東奥日報夕刊の連載「知ってほしい赤ちゃんのこと」は今週が11回目です。今回は少子化対策がなかなか功を奏すことのない現状に関して述べてみました。
以下、11回目の原稿です。
前回、少子化の背景として経済・雇用面の問題をご紹介しました。男女雇用機会均等法が施行されたのが1986年。時代はバブルに向かっており、その3年後の1989年には栄養ドリンクのコマーシャルで「24時間戦えますか?」が流行語大賞を取るような時代でした。当時、男女の雇用は表向き平等にはなったものの「24時間働く」ことが前提の世界へ女性もそのまま放り込まれ、結果として女性は「仕事か?家庭か?」の二者択一を迫られます。
1992年の「平成4年版国民生活白書」に「少子」と言う言葉が登場して以来、社会的にも少しずつ少子化に対する懸念が表面化し始めます。その後、様々な少子化対策が一応は実施されますが、その効果が結果的に乏しかったことはこれまでご紹介してきた出生数や出生率の推移の通りです。なぜ、なかなか効果が出ないのでしょうか?
かつて「寿退職」という言葉がありました。今やほとんど死語なのではないかと思います。事実、統計上も結婚と同時の退職は実数として急減しています。しかし、一方で妊娠・出産に際しての退職は未だに大きな割合を占めています。

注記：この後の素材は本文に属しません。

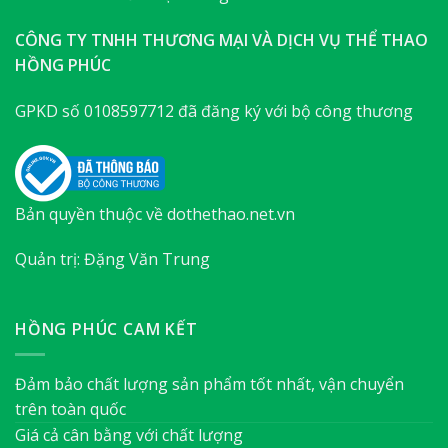
CÔNG TY TNHH THƯƠNG MẠI VÀ DỊCH VỤ THỂ THAO
HỒNG PHÚC
GPKD số 0108597712 đã đăng ký với bộ công thương
Bản quyền thuộc về dothethao.net.vn
Quản trị: Đặng Văn Trung
HỒNG PHÚC CAM KẾT
Đảm bảo chất lượng sản phẩm tốt nhất, vận chuyển
trên toàn quốc
Giá cả cân bằng với chất lượng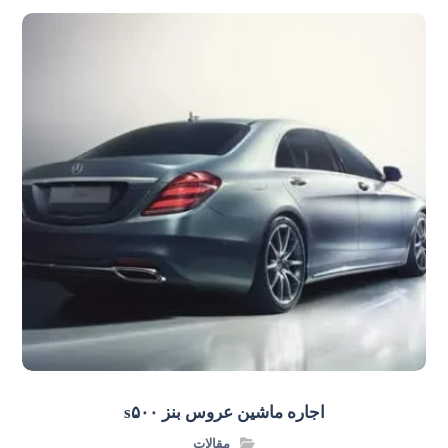
اجاره ماشین عروس بنز s۵۰۰
مقالات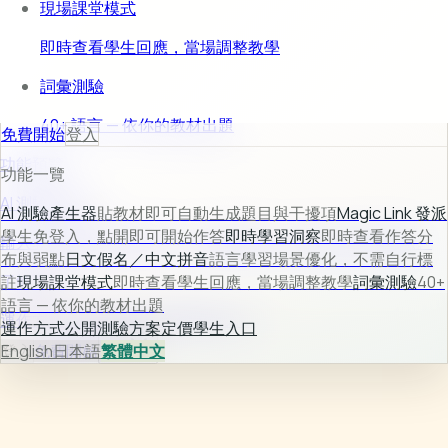
現場課堂模式
即時查看學生回應，當場調整教學
詞彙測驗
40+ 語言 — 依你的教材出題
免費開始
登入
功能預覽
功能一覽
AI 測驗產生器
AI 測驗產生器
貼教材即可自動生成題目與干擾項
Magic Link 發派
學生免登入，點開即可開始作答
即時學習洞察
即時查看作答分
輸入教材後自動生成題目、選項與解析，快速完成可用測驗。
布與弱點
日文假名／中文拼音
語言學習場景優化，不需自行標
了解更多 →
註
現場課堂模式
即時查看學生回應，當場調整教學
詞彙測驗
40+
語言 — 依你的教材出題
運作方式
公開測驗
方案定價
學生入口
運作方式
公開測驗
方案定價
學生入口
登入
English
免費開始
日本語
繁體中文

ここに興味深いデータがあります。図は第1子出産前後の妻の就業変化の推移を見たものです。過去と比較して、育児休業利用による就業継続率は年々上昇傾向なのですが、一方で出産退職の割合も増えているのです。これは少子化対策の多くが、正規雇用を中心とした層には一定の効果があるが、近年増加している不安定な雇用環境にいる若年女性に対しては手薄であることを示しています。もはや従来の少子化対策では対処できないところにまで至っており、制度が実態に追いついていないと言えるのでしょう。
さらに正規雇用の女性も安泰とはとても言い難い現状があります。女性の正規雇用就労率は20歳代後半までに50%前後へ上昇しますが、30歳代からは一方的に下降傾向となり、30歳代後半で正規雇用・非正規雇用の率が逆転します。これは正規雇用であっても妊娠出産を機に退職する(せざるを得ない)女性が多く、出産後は非正規雇用として復職している女性が多いことを意味します。
昨年の流行語大賞のトップテンの一つに「マタニティハラスメント(マタハラ)」が選ばれました。マタニティハラスメントとは一般的には、働く女性が妊娠・出産を機に職場で受ける精神的・肉体的な嫌がらせやプレッシャーを含むハラスメント(嫌がらせ)と定義されます。少子高齢化が大きな社会問題となり、少子化対策の必要性が叫ばれているにもかかわらず、マタニティハラスメントが流行語大賞とは皮肉としか言いようがありません。子どもを産み・育てることが社会全体の中でいまだ権利として理解されず、少子化対策と言いながら現実社会との間に乖離があることの証左かも知れません。だからこその少子化とも言えるのでしょう。
ようやくこのマタニティハラスメントに対して先月、厚生労働省は法律の適用を厳格にして企業への指導や監督を強めるよう全国の労働局に通達を出すことを決めたとのことで、今後その効果に期待したいところです。